Das Bild Afrikas als vom Krieg zerrissener Kontinent, gequält von Konflikten, ist weit verbreitet. Doch in Wahrheit ist dies eine unfaire Vereinfachung der Tatsachen. Damit der ärmste Kontinent wirtschaftlich vorankommt, braucht es Führungsstärke.

Hilfszusagen müssen eingehalten werden. Sie können Leben retten und armen Ländern helfen. Doch schlussendlich wird die Rettung Afrikas vom Kontinent selbst kommen. Gute Regierungsführung, die Fähigkeit, Entscheidungen zu treffen, umzusetzen und bis zum Ende zu verfolgen, ist die einzig langfristig wirksame Lösung. Das ist es, was wir aus den vergangenen Jahrzehnten gelernt haben sollten.

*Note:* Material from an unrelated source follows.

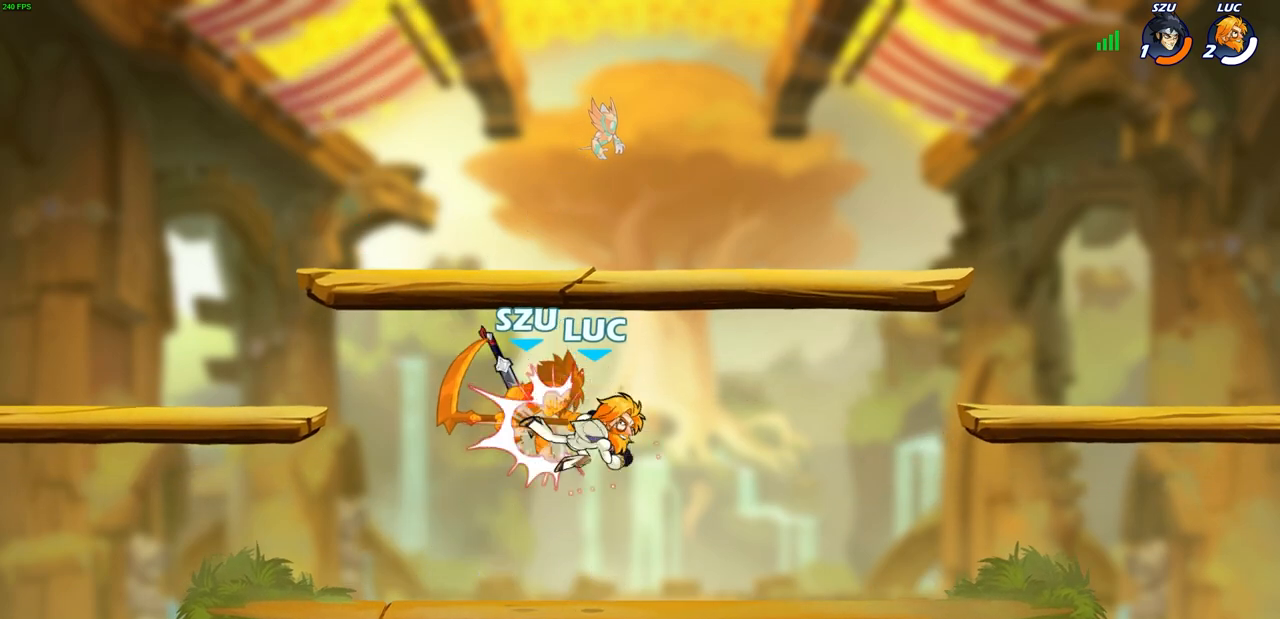
{"buttons": ["SQUARE"], "left_stick": "center", "right_stick": "down-left", "events": [[467, "SQUARE", "down"], [500, "right_stick", "down-left"]]}
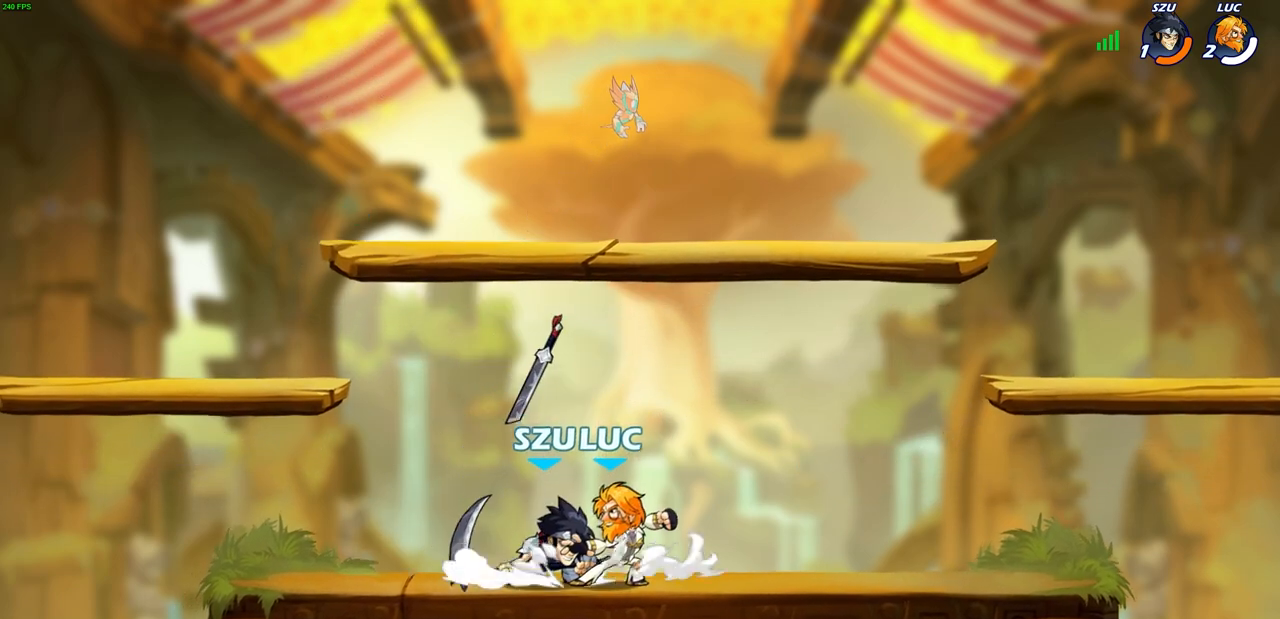
{"buttons": [], "left_stick": "center", "right_stick": "center", "events": [[33, "SQUARE", "up"], [50, "right_stick", "center"], [133, "SQUARE", "down"], [217, "SQUARE", "up"], [333, "SQUARE", "down"], [400, "SQUARE", "up"]]}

Das Bild Afrikas als vom Krieg zerrissener Kontinent, gequält von Konflikten, ist weit verbreitet. Doch in Wahrheit ist dies eine unfaire Vereinfachung der Tatsachen. Nichtsdestotrotz waren und sind Konflikte ein Stolperstein für viele afrikanische Länder, die versuchen, aus der Armut herauszuwachsen. Sie verursachen nicht nur unermessliches Leiden, sondern unterlaufen Fortschritte und setzen für die betroffenen Länder eine Abwärtsspirale in Gang, aus der sie nur schwer wieder entkommen können. Solche Konflikte sind nur schwer einzugrenzen – das zeigt das Beispiel Somalia, wo Konflikte den Nährboden für Piraterie und Extremismus bereitet haben, die nicht nur die Nachbarländer, sondern auch den Rest der Welt bedrohen.

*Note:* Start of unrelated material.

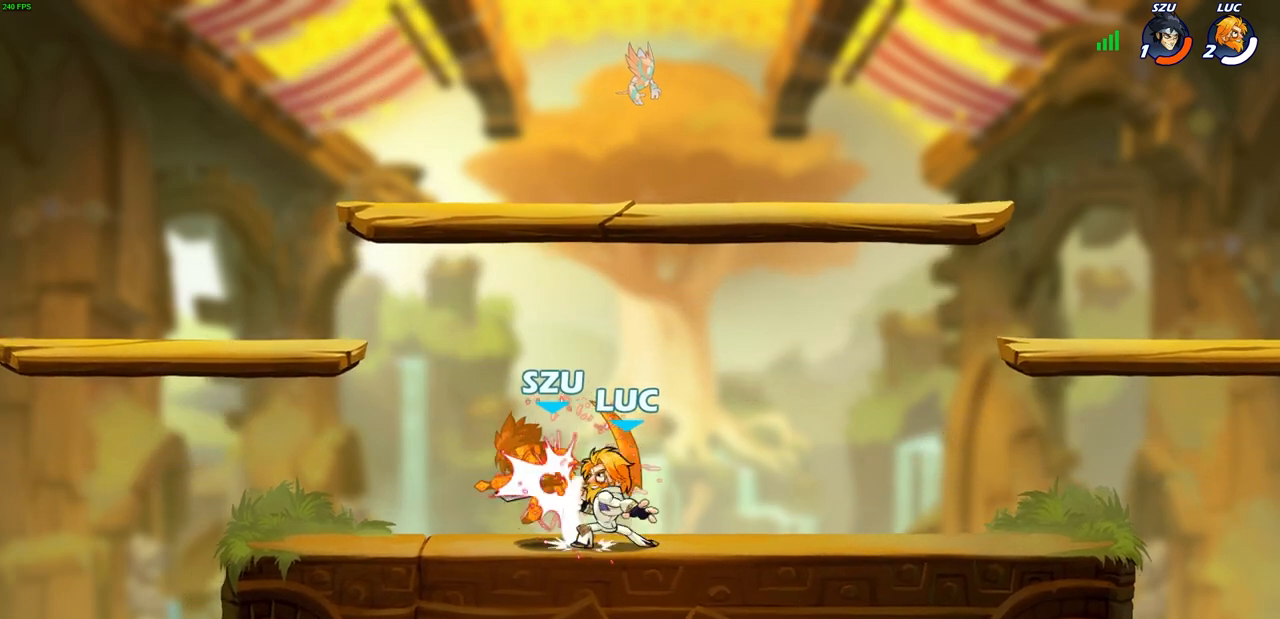
{"buttons": [], "left_stick": "center", "right_stick": "center", "events": [[50, "SQUARE", "down"], [83, "SQUARE", "up"], [183, "SQUARE", "down"], [267, "SQUARE", "up"]]}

In Anbetracht des moralischen und des sicherheitspolitischen Imperativs mag es in einigen Fällen möglich und erstrebenswert sein, dass internationale Truppen militärisch eingreifen, den Konflikt beenden und den Frieden wiederherstellen. Die Weltgemeinschaft hätte dies in Ruanda tun sollen. Das ist es, was ich als Premierminister getan habe, als ich zur Beendigung der Gewalt Truppen nach Sierra Leone schickte. In anderen Fällen jedoch wird man Frieden am besten mit anderen Mitteln herstellen können.

Doch ist das Ende des Konflikts nur der Anfang der Geschichte. Es ist von entscheidender Bedeutung, dass größte Anstrengungen darauf konzentriert werden, diesen Ländern zu helfen, sich zu erholen und lang anhaltende Stabilität zu entwickeln.

Die gute Nachricht ist, dass es möglich ist, so schwer der Prozess auch sein mag. Ich war vor kurzem in Ruanda, ein Land, das für die meisten Menschen mit den Bildern von Völkermord und Gewalt verbunden ist. Dieses Land hat sich unter der weitsichtigen Führung von Präsident Kagame komplett verändert. Das Land ist stabil, Indikatoren für Gesundheit und Bildung verbessern sich ständig, und die Wirtschaft boomt – das Bruttoinlandsprodukt ist im letzten Jahr um unglaubliche zehn Prozent gestiegen.

Der Fall Ruanda zeigt nicht nur, dass Wiederaufbau möglich ist, sondern auch, dass politische Führung dabei zentrales Element sein muss – Präsident Kagame mit seiner zielstrebigen Entschlossenheit muss ein Großteil der Verantwortung für diesen Wiederaufbau zugewiesen werden. Die internationale Gemeinschaft muss vor Ort sein, um schnell und flexibel erhebliche Hilfsmittel zur Wiederherstellung von Infrastruktur und öffentlichen Dienstleistungen zur Verfügung zu stellen, doch der Schlüssel ist energische Führungsstärke, unterstützt von wirksamen Regierungssystemen. Vom kürzlich veröffentlichten Bericht des African Progress Panel wurde dies auch ausdrücklich festgestellt: Kofi Annan schloss richtigerweise, dass „die Verantwortung für den Fortschritt Afrikas bei seinen politischen Führern liegt“.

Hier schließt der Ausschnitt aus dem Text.